What Are You Living For?

The Husband and I started watching “I Shouldn’t Be Alive” amidst our 1,655-hour holiday binge-watching extravaganza — it’s a show that chronicles the tales of people who have found themselves in life-or-death situations, and obviously lived to share the gory, frostbitten details. I’m all ears, hanging off every word. Lost in the Amazon? Tell me more. Kayakers swept out to sea? Keep talking. Plane crashed in the Alaskan wilderness? More, please. Avalanches, bear attacks, you name it. It’s edge-of-your-couch kind of content.

It’s not just because the precipice of death is so enchanting (you know I’m spellbound by all things memento mori/remembering we must die), and it’s not just that I want to know what stupid decisions other people have made so that I don’t have to make those stupid decisions myself (like if I’m ever kidnapped by the Khmer Rouge in Cambodia, for example. I now know what to do, like never go to Cambodia.). No, it’s more than that. The most compelling part of the show was what kept so many of these people alive. (Hint: it’s not water. WHY DOESN’T ANYONE EVER BRING ENOUGH WATER ON HIKES INTO THE DESERT?)

Why are you alive?

Reflecting back on their brink-of-death tales, many survivors confided they wanted to give up and die. These throw-in-the-towel moments were at the lowest points in their respective fights to stay alive: the pain of seven broken bones was too intense… the trail was too treacherous… the hyenas were too menacing… the dehydration was so severe that they couldn’t even muster up enough moisture for tears… you get the idea. Mortality-challenging stuff.

Just when they had lost energy, hope, and the will to live, many of them reported tuning into a reason to stay alive — as though a flicker of life emerged from deep within when they were about to succumb to the elements. Their purpose became clear. “But wait”, it whispered, “there’s more” (yet not in the infomercial kind of way).

One man was about to call it quits after floating out into the ocean (long story, just watch the show), but found the motivation to swim again after thinking of his parents and young niece, who he didn’t want to leave behind. This purpose literally fueled him to reach the shore and be rescued.

Another man crashed his plane in the middle of the remote African desert, and while contemplating death as his lips melted off (long story, just watch the show), he thought about his mission in life to save the African Painted Dogs from becoming extinct. Those endangered little dogs gave this man the will to hang on as he waited for his eventual rescue.

What does this mean for those of us not in survival mode?

Fortunately most of us aren’t clinging to life right now; we haven’t fallen from a cliff and we aren’t trapped in a canyon (and if you are, kudos to your Wi-Fi provider for being able to read this). But we do experience an assortment of crappy moments, compliments of the human condition: being let go from work, the return of your plantar fasciitis, losing Chuckles the family cat, being asked for divorce, the ending of My Octopus Teacher, existential angst, mounting debt, having the blahs… the list goes on and you know that it does.

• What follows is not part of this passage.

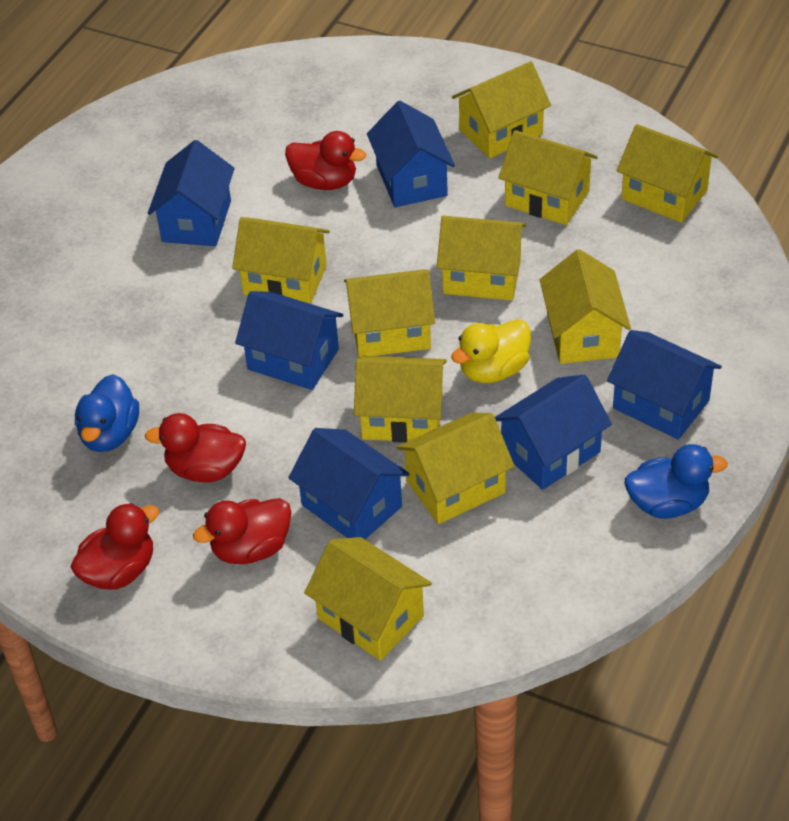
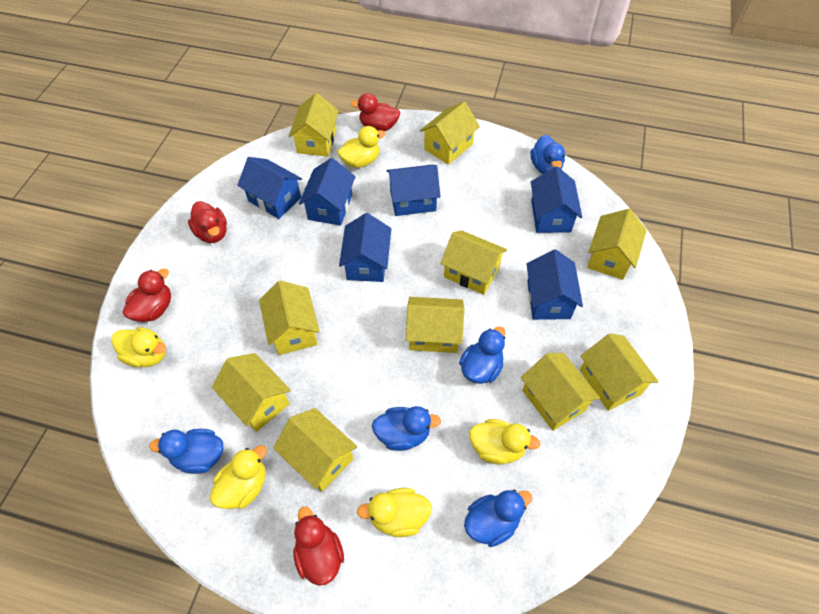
blue duck: 2 -> 5
yellow duck: 1 -> 5

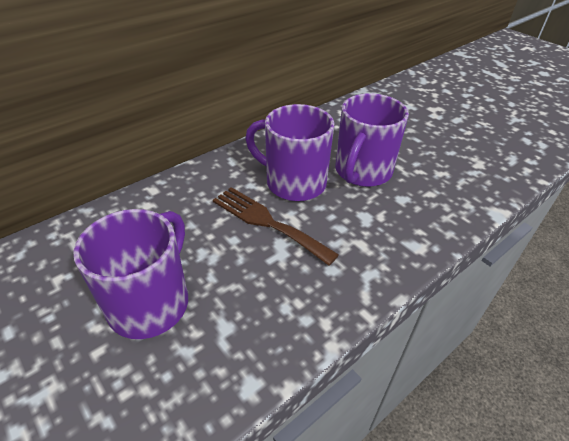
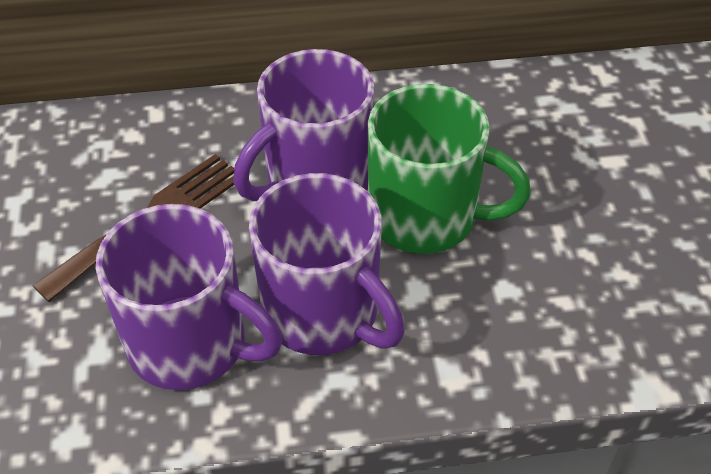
green mug: 0 -> 1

Of course I’m not equating having an ingrown toenail with losing all 10 toes to severe frostbite (long story, just watch the show). But think about how having a reason to live helped these survivors to keep trucking along at the tough business of living. In our own non-treacherous day-to-day way of living, how connected are we to the reasons we have to stay on track, to stay committed, to give a shit, to care?

What is your African Painted Dog?

And how could knowing what your purpose is motivate you to do whatever you do with a little more gusto?

How could plugging into the renewable energy source of a reason to BE HERE help you live like you mean it?

Life is too precious to not feel like there’s a reason for us to be here. So imagine yourself in a catastrophic, death-defying moment — the most horrific one you can summon in your head, just for cinematic effect — and try your darndest to summon your reason to not give in to the hyenas or the dehydration. Is it your kids? The vintage car you’re painstakingly restoring? The potential you know you’re going to reach one day? The parrot you have waiting at home for you? The non-profit you’ve been planning to start?

It doesn’t matter what your reason and purpose for being alive is, it just matters that you have one and tune into it. You’ll use it unbeknownst to you on the average days and you just might need it to stay alive if you’re ever lost in the jungle.